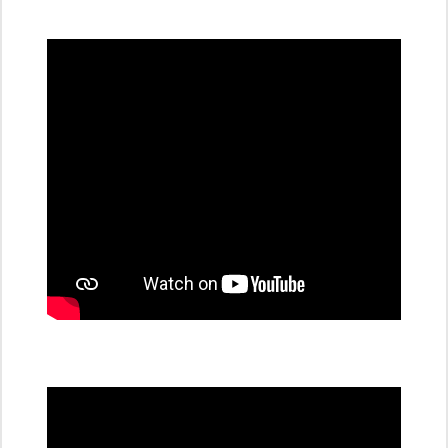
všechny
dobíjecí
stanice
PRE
---
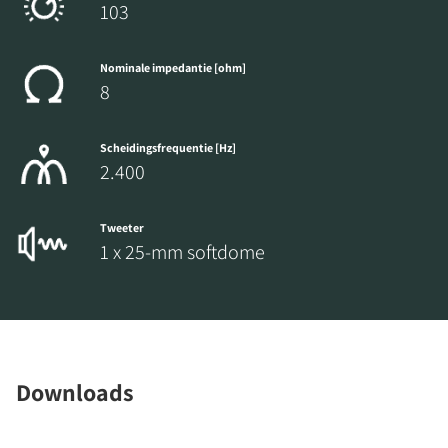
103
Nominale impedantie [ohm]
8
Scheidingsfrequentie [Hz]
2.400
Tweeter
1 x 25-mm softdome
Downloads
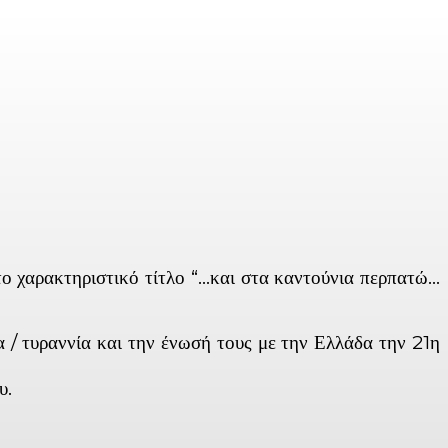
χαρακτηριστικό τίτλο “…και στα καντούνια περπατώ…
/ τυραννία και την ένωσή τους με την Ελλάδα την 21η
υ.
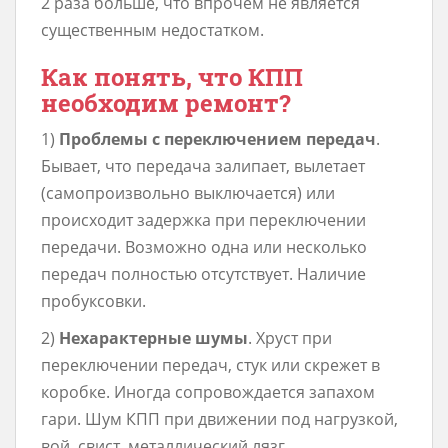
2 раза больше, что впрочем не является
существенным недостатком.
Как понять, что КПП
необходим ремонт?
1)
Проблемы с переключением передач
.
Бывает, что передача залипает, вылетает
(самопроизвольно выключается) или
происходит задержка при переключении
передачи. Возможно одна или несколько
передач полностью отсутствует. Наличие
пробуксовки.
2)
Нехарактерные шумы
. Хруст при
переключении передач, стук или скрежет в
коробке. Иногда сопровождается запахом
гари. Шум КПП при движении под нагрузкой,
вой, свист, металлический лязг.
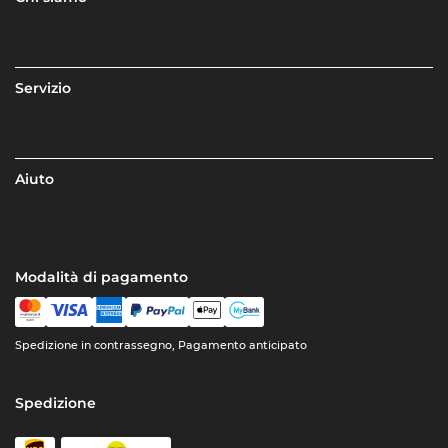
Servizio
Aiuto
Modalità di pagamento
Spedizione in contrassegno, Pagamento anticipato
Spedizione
--
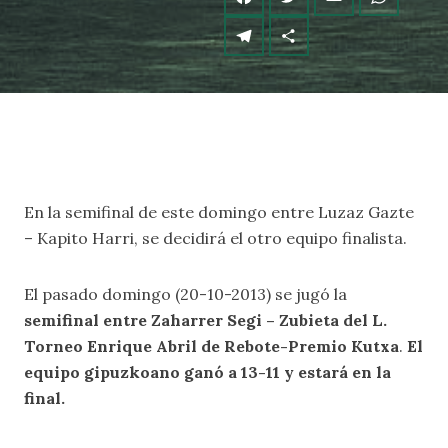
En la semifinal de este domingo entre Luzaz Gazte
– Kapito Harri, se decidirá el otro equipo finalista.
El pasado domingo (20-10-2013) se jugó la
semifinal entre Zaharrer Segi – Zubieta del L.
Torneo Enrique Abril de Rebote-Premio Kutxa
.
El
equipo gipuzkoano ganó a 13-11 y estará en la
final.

=== WHAT TO DO ===
Start at the line containing "Nominale impedantie [ohm]" above and stop at the line containing "коробке. Иногда сопровождается запахом". Output those lines exactly, both included, but none of the pictures.

=== TASK RESPONSE ===
Nominale impedantie [ohm]
8
Scheidingsfrequentie [Hz]
2.400
Tweeter
1 x 25-mm softdome
Downloads
χαρακτηριστικό τίτλο “…και στα καντούνια περπατώ…
/ τυραννία και την ένωσή τους με την Ελλάδα την 21η
υ.
2 раза больше, что впрочем не является
существенным недостатком.
Как понять, что КПП
необходим ремонт?
1)
Проблемы с переключением передач
.
Бывает, что передача залипает, вылетает
(самопроизвольно выключается) или
происходит задержка при переключении
передачи. Возможно одна или несколько
передач полностью отсутствует. Наличие
пробуксовки.
2)
Нехарактерные шумы
. Хруст при
переключении передач, стук или скрежет в
коробке. Иногда сопровождается запахом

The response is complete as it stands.